TASK GOAL: Copy all of the text in the material below character for character, leaving the pictures out of your answer.

[Stored data]
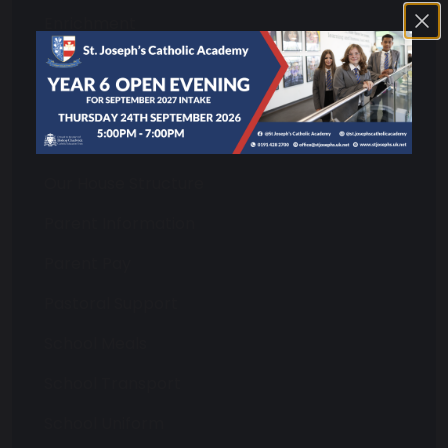
Enrichment
Equality and Diversity
Exams Office
Letters to Parents
Our House Structure
Parent Information
Parent Pay
Pastoral Support
School Meals
School Transport
School Uniform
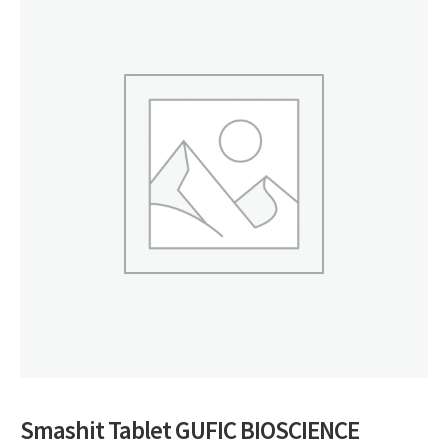
Smashit Tablet GUFIC BIOSCIENCE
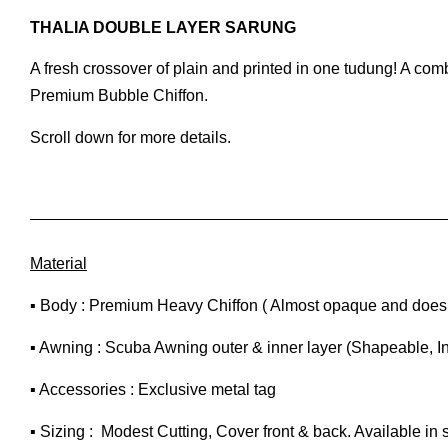
THALIA DOUBLE LAYER SARUNG
A fresh crossover of plain and printed in one tudung! A co
Premium Bubble Chiffon.
Scroll down for more details.
Material
▪ Body : Premium Heavy Chiffon ( Almost opaque and does n
▪ Awning : Scuba Awning outer & inner layer (Shapeable, I
▪ Accessories : Exclusive metal tag
▪ Sizing : Modest Cutting, Cover front & back. Available in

EXERCISE RESULT:
Enrichment
Equality and Diversity
Exams Office
Letters to Parents
Our House Structure
Parent Information
Parent Pay
Pastoral Support
School Meals
School Transport
School Uniform
Smashit Tablet GUFIC BIOSCIENCE
THALIA DOUBLE LAYER SARUNG
A fresh crossover of plain and printed in one tudung! A co
Premium Bubble Chiffon.
Scroll down for more details.
Material
▪ Body : Premium Heavy Chiffon ( Almost opaque and does n
▪ Awning : Scuba Awning outer & inner layer (Shapeable, I
▪ Accessories : Exclusive metal tag
▪ Sizing : Modest Cutting, Cover front & back. Available in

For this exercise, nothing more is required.